Investire in innovazione garantirebbe un cambio di paradigma nella gestione value-based delle persone diabetiche in linea con gli obiettivi del PNRR, riducendo inoltre i costi di gestione di circa 1.600 euro l’anno a paziente.
In 6 punti come potenziare e rafforzare l’offerta di salute dedicata alla cronicità di cui il diabete rappresenta il modello per eccellenza.
5 maggio 2022 – Potenziare la rete diabetologica, articolarla in centri multi-professionali, aumentando il numero di personale dedicato all’assistenza ed investire nella digitalizzazione e nella telemedicina. Queste sono alcune delle sfide che il Servizio Sanitario Nazionale deve affrontare per garantire ai malati di diabete la migliore presa in carico sul territorio.
Si torna a parlare di diabete, una malattia cronica che rappresenta la prima causa di cecità, la prima causa di amputazione non traumatica degli arti inferiori, la seconda causa di insufficienza renale terminale fino alla dialisi o al trapianto, la concausa di metà degli infarti e degli ictus.
In Europa interessa circa 60 milioni di adulti. Gli italiani con diabete sono circa 4 milioni, e si stima che un ulteriore milione abbia la malattia senza che essa sia mai stata diagnosticata. La complessità nella gestione del diabete rappresenta una sfida per l’intero ecosistema sanitario e impegna risorse sempre più rilevanti: in Italia ogni paziente genera per i soli costi diretti un impatto economico per il Servizio Sanitario Nazionale pari a circa 3.500 euro all’anno per un totale di circa 14 miliardi di euro annui.
L’attuale pandemia ha fatto emergere tutte le debolezze del sistema assistenziale, molto legate in particolare alla presa in carico territoriale ed in risposta a questo il nuovo Piano Nazionale di Ripresa e Resilienza (PNRR) stanzia 15,63 miliardi di euro (7 miliardi tra Reti di prossimità, strutture, servizi di telemedicina e 8,63 miliardi su innovazione, ricerca, digitalizzazione). Investire in innovazione garantirebbe un cambio di paradigma nella gestione value-based delle persone diabetiche in linea con gli obiettivi del PNRR, riducendo inoltre i costi di gestione di circa 1.600 euro l’anno a paziente, come da analisi condotta in regione Toscana sull’utilizzo del sistema FGM. Questi numeri fanno comprendere l’impatto socio-assistenziale ed economico-sanitario di questa malattia cronica. Motore Sanità ha fatto il punto sul “mondo diabete” in occasione dell’evento “Nord – PNRR e Diabete” del 5 maggio, organizzato con il contributo incondizionato di Abbott e Boehringer Ingelheim.

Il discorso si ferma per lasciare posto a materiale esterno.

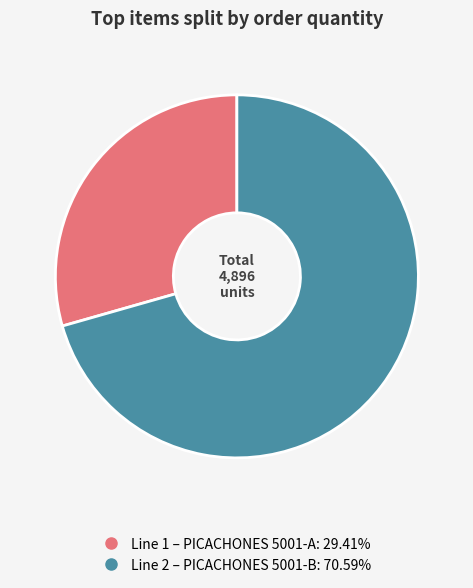

Does any single category account for the majority?

Yes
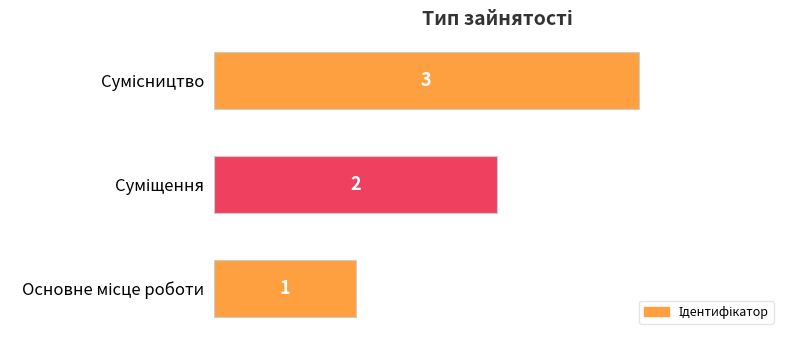

What is the sum of all values?

6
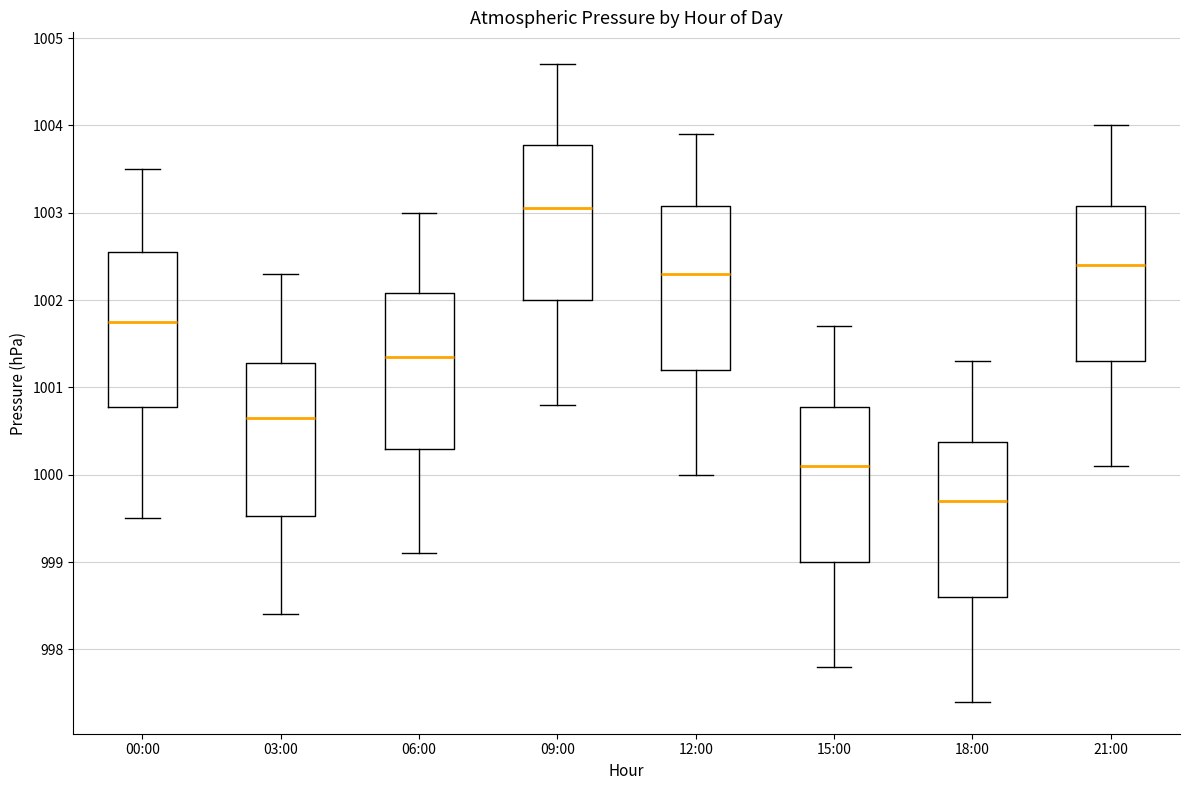

Reading left to right, read every box against the y-axis: the position of its median line, the range the box covers, and the ends of its whiskers. The values are not printed on the chart, so give them approximately, as read against the axis.

00:00: median 1001.8, box 1000.8 to 1002.6, whiskers 999.5 to 1003.5
03:00: median 1000.7, box 999.5 to 1001.3, whiskers 998.4 to 1002.3
06:00: median 1001.4, box 1000.3 to 1002.1, whiskers 999.1 to 1003.0
09:00: median 1003.1, box 1002.0 to 1003.8, whiskers 1000.8 to 1004.7
12:00: median 1002.3, box 1001.2 to 1003.1, whiskers 1000.0 to 1003.9
15:00: median 1000.1, box 999.0 to 1000.8, whiskers 997.8 to 1001.7
18:00: median 999.7, box 998.6 to 1000.4, whiskers 997.4 to 1001.3
21:00: median 1002.4, box 1001.3 to 1003.1, whiskers 1000.1 to 1004.0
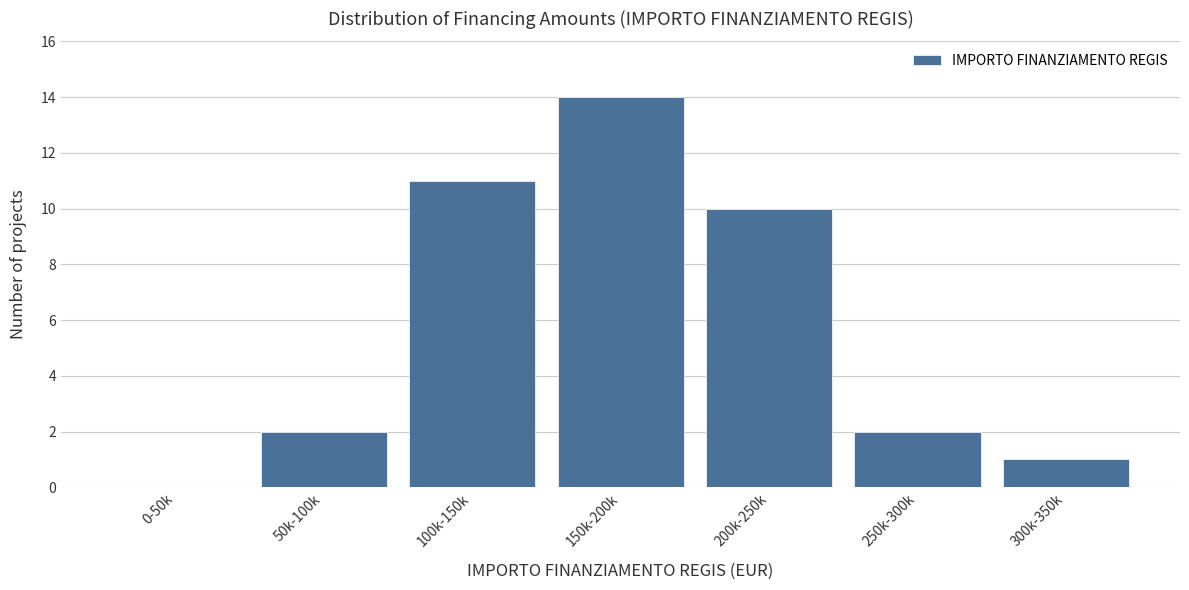

Reading left to right, transcribe all the data shown in this chart.

0-50k=0	50k-100k=2	100k-150k=11	150k-200k=14	200k-250k=10	250k-300k=2	300k-350k=1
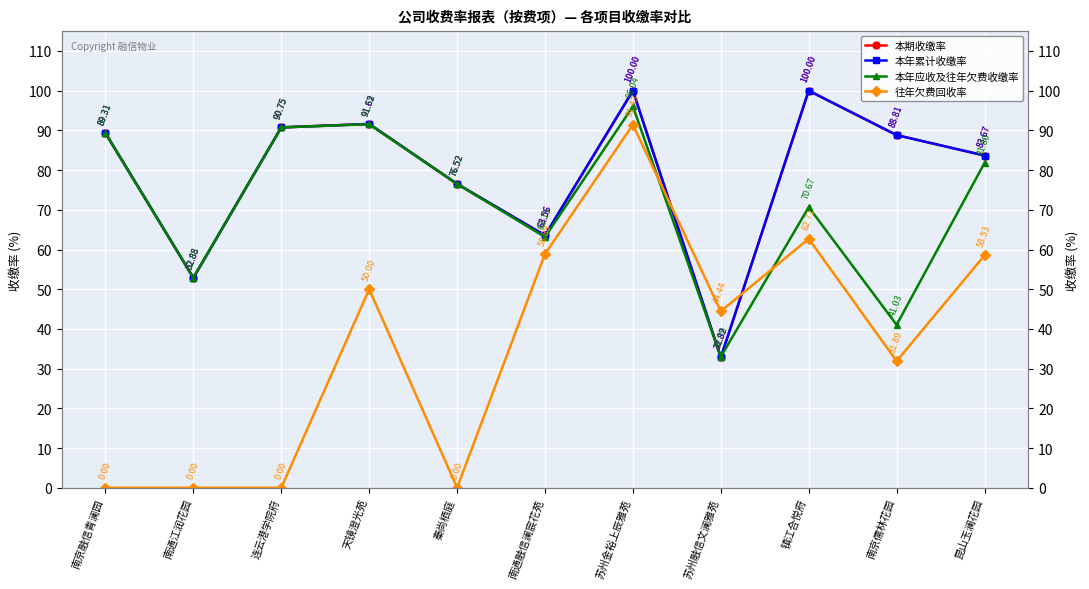

Is it true that 本期收缴率 equals 91.6 at 天镜澄光苑?

True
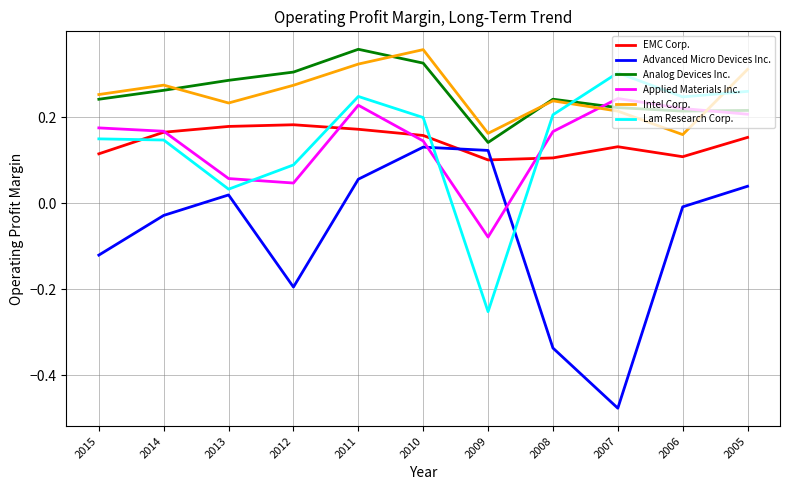

Is this an area chart (filled region under the line)?

No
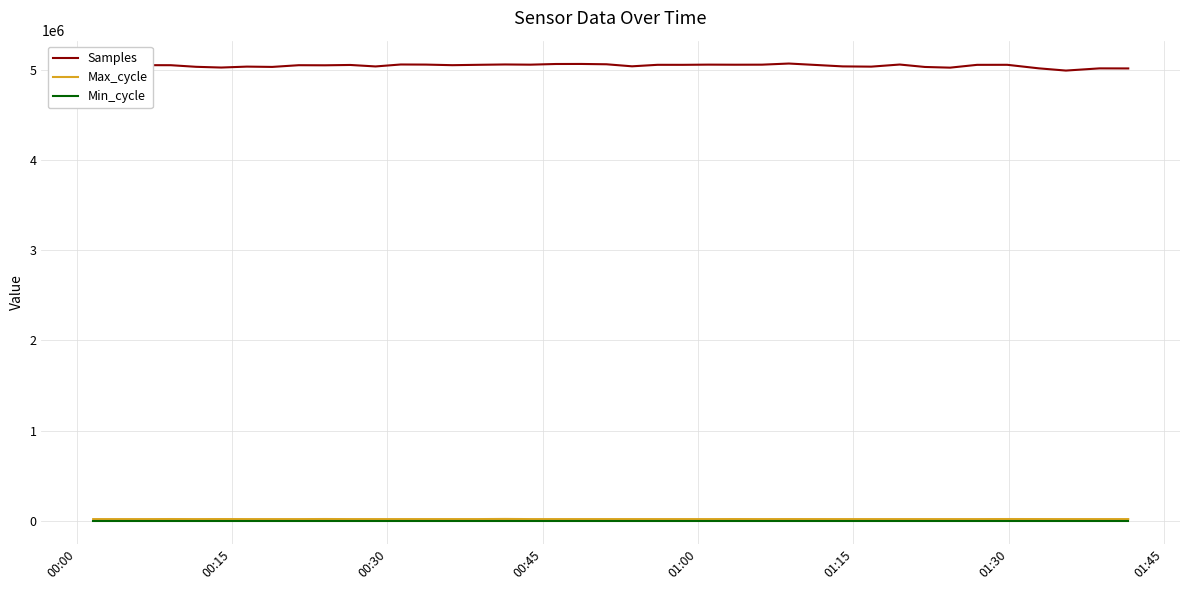

Which series has the largest total across all categories?

Samples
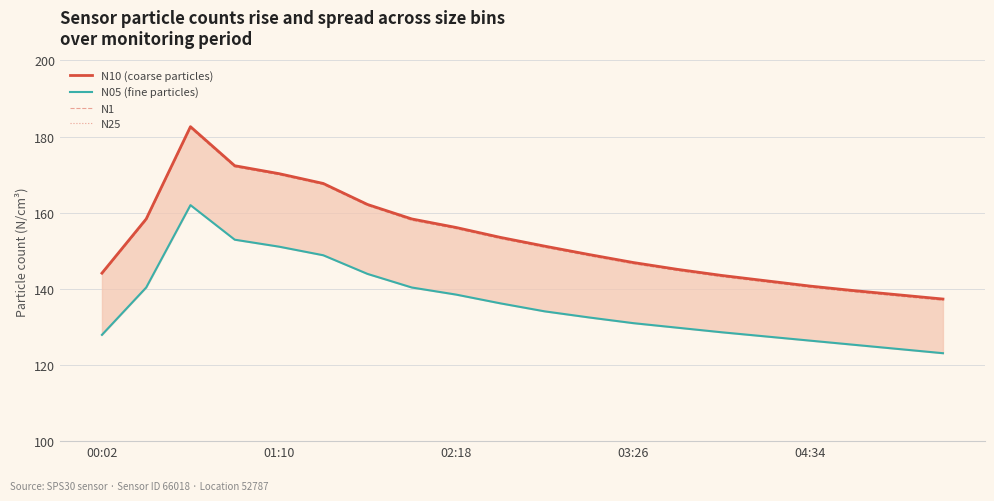

Which has a higher value, 6 or 12?

6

“La recente esperienza, maturata a causa dell’emergenza pandemica da Covid-19, ha fatto emergere la necessità di ripensare il rapporto tra assistito e territorio al fine di renderlo più sinergico con i servizi attualmente offerti dai centri diabetologici multi-professionali e di garantire maggiore integrazione tra le strutture diabetologiche e la medicina del territorio” ha spiegato Angelo Avogaro, Presidente Eletto SID e Professore di Endocrinologia e Malattie del Metabolismo presso Università di Padova. “La Missione 6 del Piano Nazionale di Ripresa e Resilienza (PNRR) impone di ragionare in ottica di potenziamento e rafforzamento dell’offerta di salute dedicata alla cronicità di cui il diabete rappresenta il modello per eccellenza. È necessario quindi 1. potenziare la rete diabetologica; 2. ottimizzare la rete diabetologica inserendo i professionisti isolati nei centri multi professionali; 3. implementare e potenziare la digitalizzazione; 4. articolare la rete diabetologica in 350-400 centri multi-professionali, ognuno dei quali assiste circa 15.000 persone; 5. allocare fondi per ampliare il reclutamento e la formazione di personale dedicato all’assistenza al diabete; 6. rafforzare le funzioni e la professionalità del diabetologo nel suo ruolo di coordinatore dell’intero percorso di cura”.
“Il PNRR – ha commentato Elena Frattolin, Presidente CRAD (Coordinamento Regionale Associazioni Diabete) Friuli Venezia Giulia – non è solo un’opportunità per rendere le strutture più moderne, digitali e inclusive, e adeguare le infrastrutture ospedaliere contro gli eventi sismici, ma è soprattutto un’opportunità per rendere la sanità pubblica più moderna e più vicina alle persone e un’occasione per sviluppare quell’integrazione tra ospedali e territorio che, di fatto, non è mai stata realizzata.”